The tracker's presence is a deterministic measurement, but the conclusion about health-data risk is a judgement — so we frame the risk and do not pass a verdict. The finding is never an established breach; it describes that data may be sent to an advertising platform before the visitor has had a choice.
How to do it
- Make sure advertising trackers do not load before consent — especially not on booking and contact pages.
- Gate the trackers behind active consent in your cookie banner, so they only activate after the visitor has agreed.
- Don't need the advertising tracking at all? Then the simplest fix is to remove it.
- Check that a correctly configured consent platform (CMP) actually blocks the pixel before consent — the common mistake is not a missing banner, but one that doesn't block as it should.
What the check covers
- That healthcare websites don't leak visit data to advertising platforms (Meta pixel and others) before consent — especially on booking and contact pages (GDPR art. 32 + transfers).
Common questions
Were IMY's pixel decisions based on visit data being special-category health data (Article 9)?
No. IMY's legal ground in the Apoteket and Apohem decisions was the requirement for security measures (Article 32) and the rules on transfers — not a ruling about Article 9. That a care visit would reveal health information is a reasonable risk consideration of one's own, but it is not what the decisions rest on.
Is it illegal to have a Meta pixel on a healthcare site?

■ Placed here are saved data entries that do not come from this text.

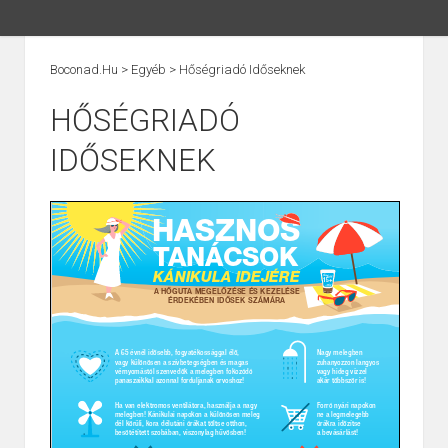
Boconad.hu
>
Egyéb
>
Hőségriadó Időseknek
HŐSÉGRIADÓ
IDŐSEKNEK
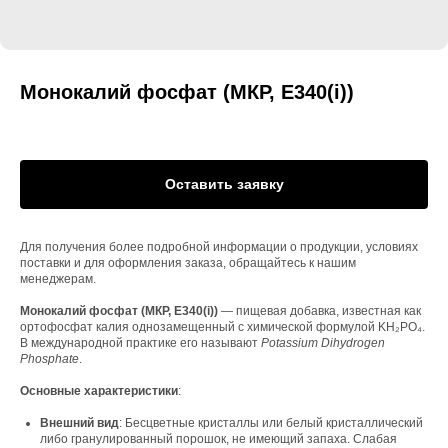
Монокалий фосфат (МКР, E340(i))
Оставить заявку
Для получения более подробной информации о продукции, условиях
поставки и для оформления заказа, обращайтесь к нашим
менеджерам.
Монокалий фосфат (МКР, E340(i))
— пищевая добавка, известная как
ортофосфат калия однозамещенный с химической формулой KH₂PO₄.
В международной практике его называют
Potassium Dihydrogen
Phosphate
.
Основные характеристики
:
Внешний вид
: Бесцветные кристаллы или белый кристаллический
либо гранулированный порошок, не имеющий запаха. Слабая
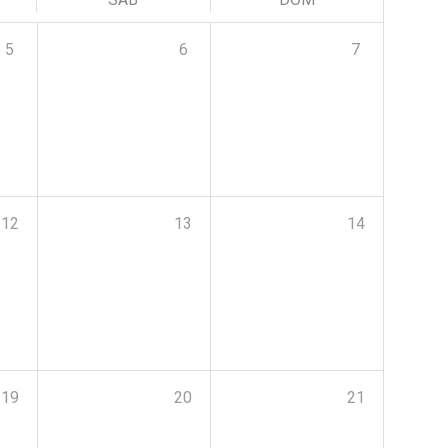
5
6
7
12
13
14
19
20
21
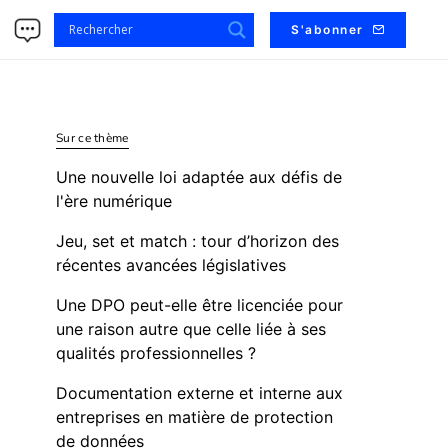
s
S'abonner
Sur ce thème
Une nouvelle loi adaptée aux défis de
l'ère numérique
Jeu, set et match : tour d’horizon des
récentes avancées législatives
Une DPO peut-elle être licenciée pour
une raison autre que celle liée à ses
qualités professionnelles ?
Documentation externe et interne aux
entreprises en matière de protection
de données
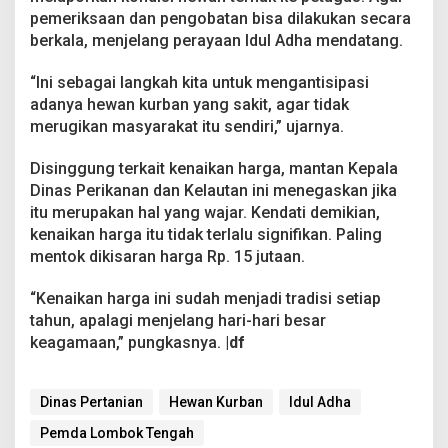
pemeriksaan dan pengobatan bisa dilakukan secara
berkala, menjelang perayaan Idul Adha mendatang.
“Ini sebagai langkah kita untuk mengantisipasi
adanya hewan kurban yang sakit, agar tidak
merugikan masyarakat itu sendiri,” ujarnya.
Disinggung terkait kenaikan harga, mantan Kepala
Dinas Perikanan dan Kelautan ini menegaskan jika
itu merupakan hal yang wajar. Kendati demikian,
kenaikan harga itu tidak terlalu signifikan. Paling
mentok dikisaran harga Rp. 15 jutaan.
“Kenaikan harga ini sudah menjadi tradisi setiap
tahun, apalagi menjelang hari-hari besar
keagamaan,” pungkasnya.
|df
Dinas Pertanian
Hewan Kurban
Idul Adha
Pemda Lombok Tengah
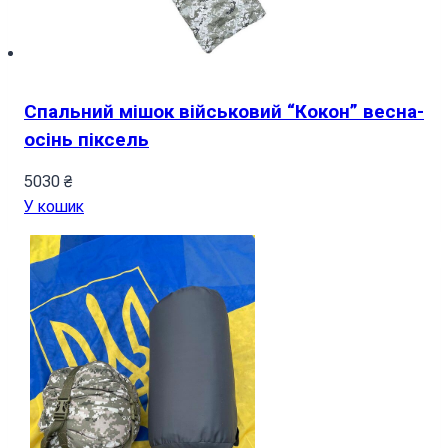
Спальний мішок військовий “Кокон” весна-
осінь піксель
5030
₴
У кошик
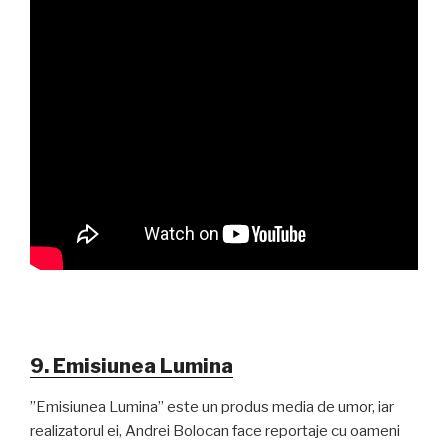
9. Emisiunea Lumina
”Emisiunea Lumina” este un produs media de umor, iar
realizatorul ei, Andrei Bolocan face reportaje cu oameni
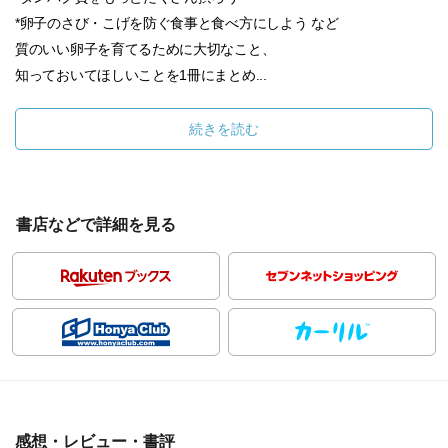
*卵子のさび・こげを防ぐ食事と食べ方にしよう など
質のいい卵子を育てるために大切なこと、
知っておいてほしいことを1冊にまとめ...
続きを読む
書店などで詳細を見る
感想・レビュー・書評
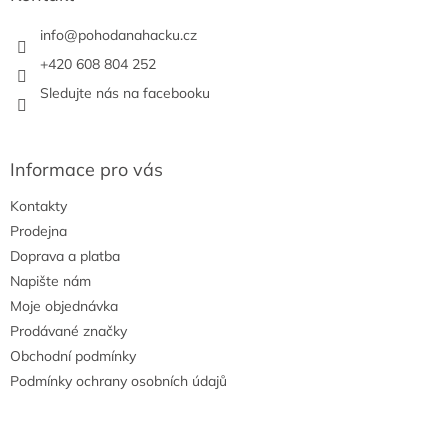
t
í
info
@
pohodanahacku.cz
+420 608 804 252
Sledujte nás na facebooku
Informace pro vás
Kontakty
Prodejna
Doprava a platba
Napište nám
Moje objednávka
Prodávané značky
Obchodní podmínky
Podmínky ochrany osobních údajů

Not in itself. The problem is when the advertising tracker loads and transfers data before consent and without safeguards. A correctly consent-gated pixel that only activates after active consent is a different matter. Our check describes the risk and does not pass a verdict.
What does 'before consent' mean?
That the tracker fires at page load, before the visitor has clicked 'accept' in the cookie banner — or that it keeps loading after the visitor has rejected. That is the state we measure; a pixel that waits for active consent is not caught.
Why do you single out booking and contact pages?
Because an advertising tracker on the page where the patient actually books an appointment or contacts the practice ties the advertising platform to a concrete care-seeking action — the most sensitive variant of the problem.